文書の抜粋:

稲田俊介はエッセイの『おいしいものでできている』で「小籠包は十個以上」注文するものだと主張している。理由は「最初の三個か四個を夢中で食べ、八個目くらいで「このまま無限に食べられるのでは?」と思い、十個を超えたあたりでうんざりしてくる。でも、そのうんざり感がまたおいしさを生むから」らしい。
そういう文脈で、本当に小籠包は十個以上なのか確かめにきたのだ。
しかし日和ってしまった。「さすがに二人で二十四個注文するのはやばない?」となってとりあえず十二個にしてしまった。
結論からいうと足りなかった。六個程度ではまだ五合目だ。まだうんざりしてない。
それに黒酢もある。先に汁を吸って黒酢と針生姜でいただくか、破らずに丸ごと黒酢をつけるか、などなど味変の可能性は開かれている。
小籠包は十個以上。それでまちがいない。
もしかすると店員さんがびっくりするかもしれないけれども、そこはおいしさのために我を通すところである。

提供エントリー:
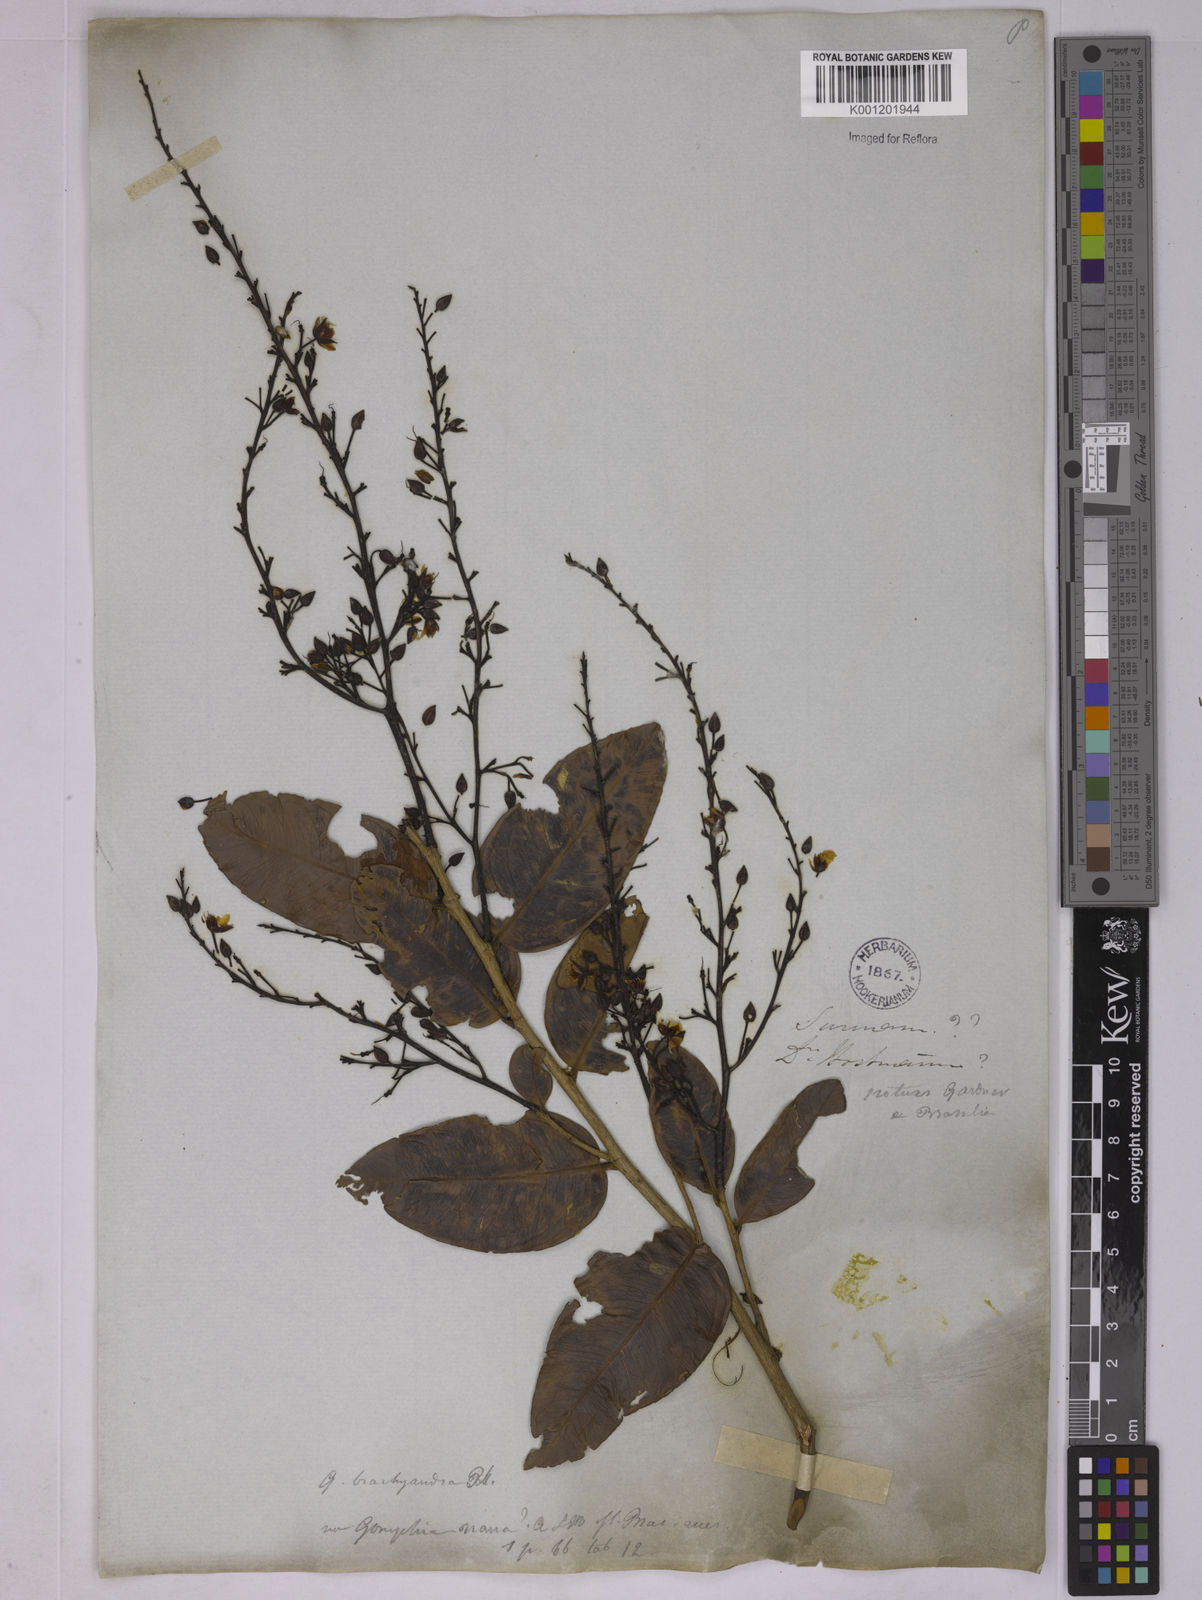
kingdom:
==
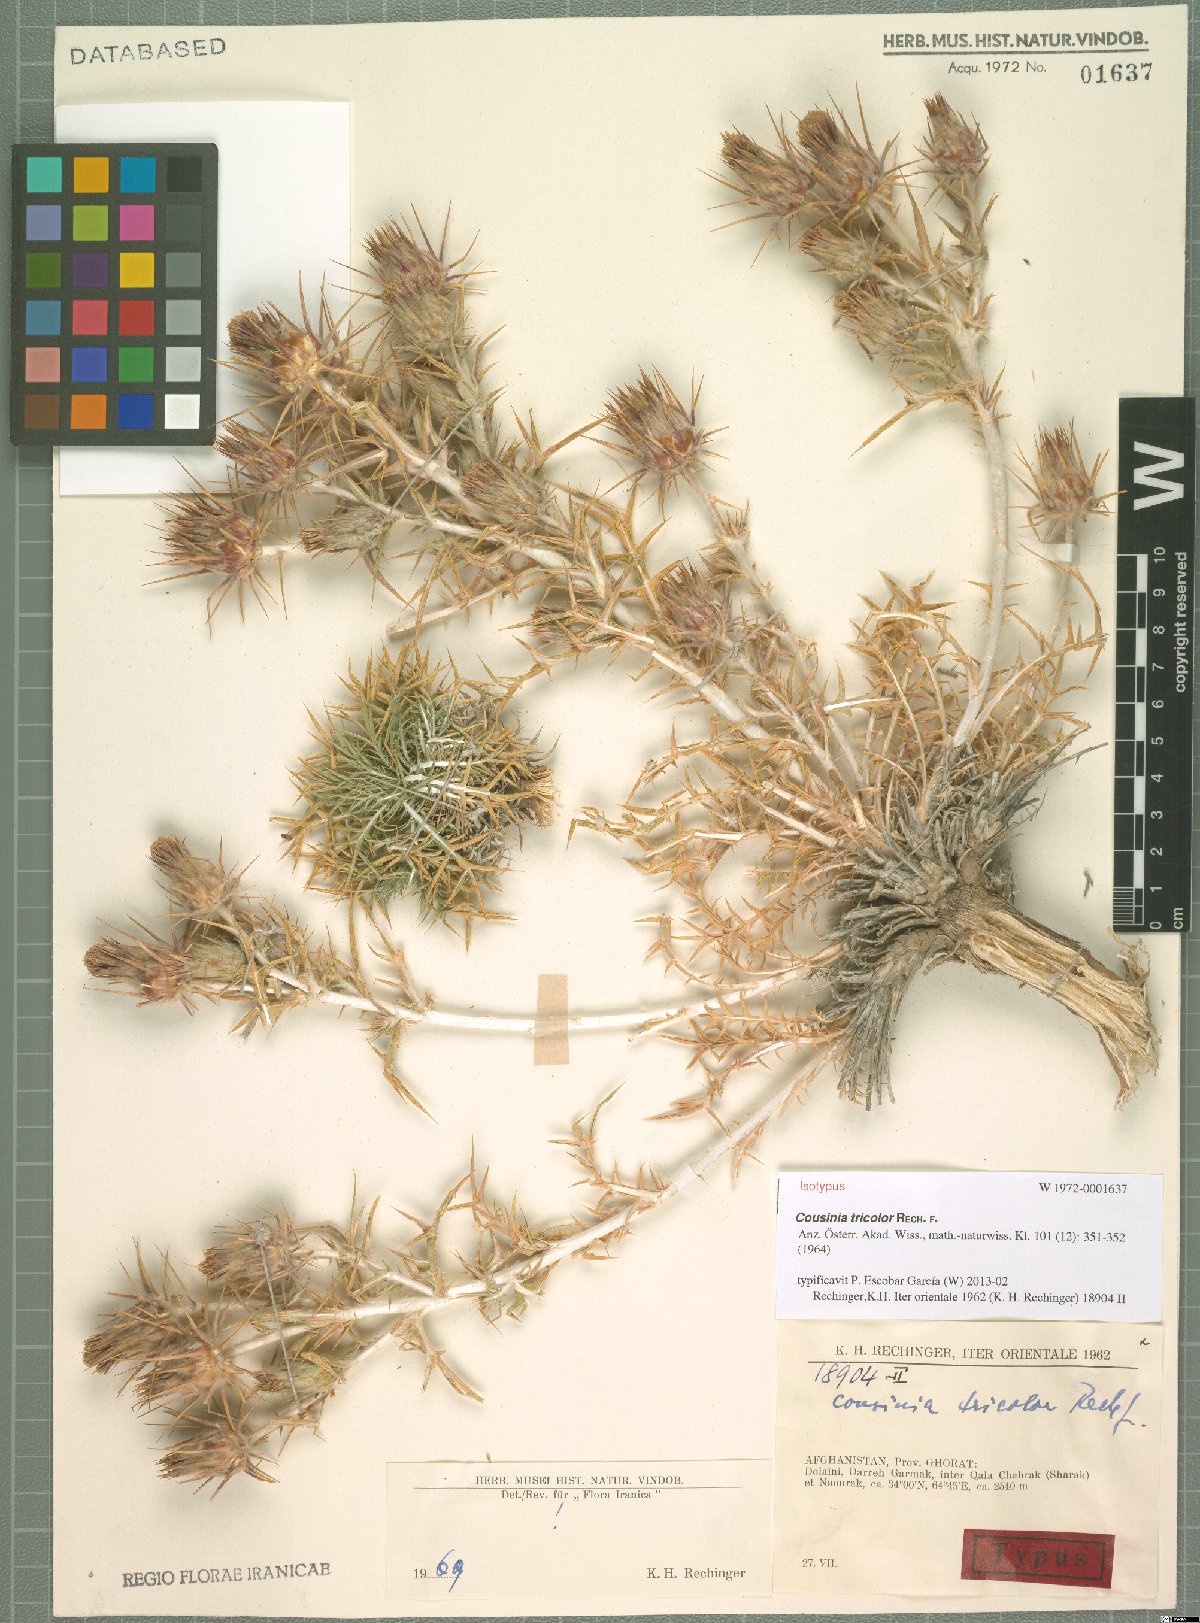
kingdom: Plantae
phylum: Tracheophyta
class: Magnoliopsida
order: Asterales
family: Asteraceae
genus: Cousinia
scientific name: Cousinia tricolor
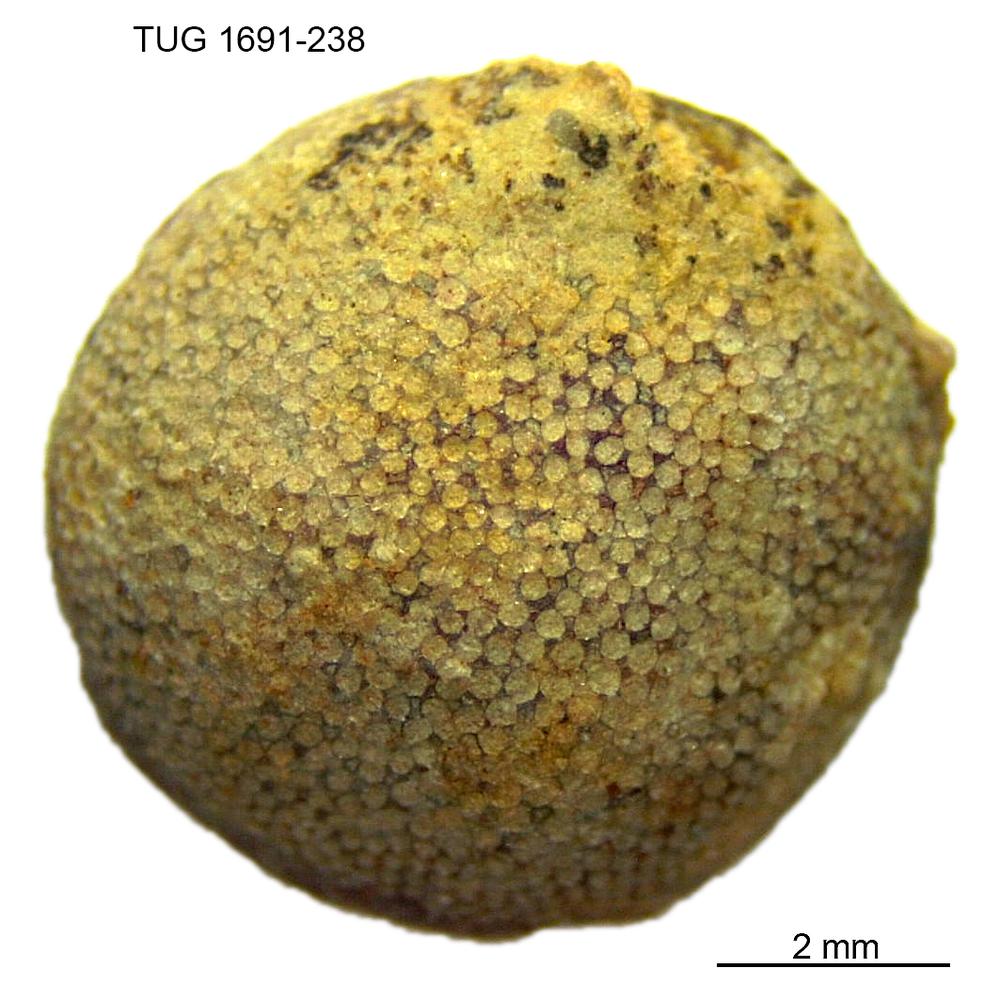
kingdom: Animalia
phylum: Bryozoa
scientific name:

課題の内容: 文書の抜粋で、稲田俊介が小籠包は十個以上注文するものだと主張している理由を、本文に沿って一〜三文で説明してください。

以下が結果: 最初の三個か四個は夢中で食べ、八個目くらいで「このまま無限に食べられるのでは?」と思い、十個を超えたあたりでうんざりしてくる。そのうんざり感がまたおいしさを生むからだとされている。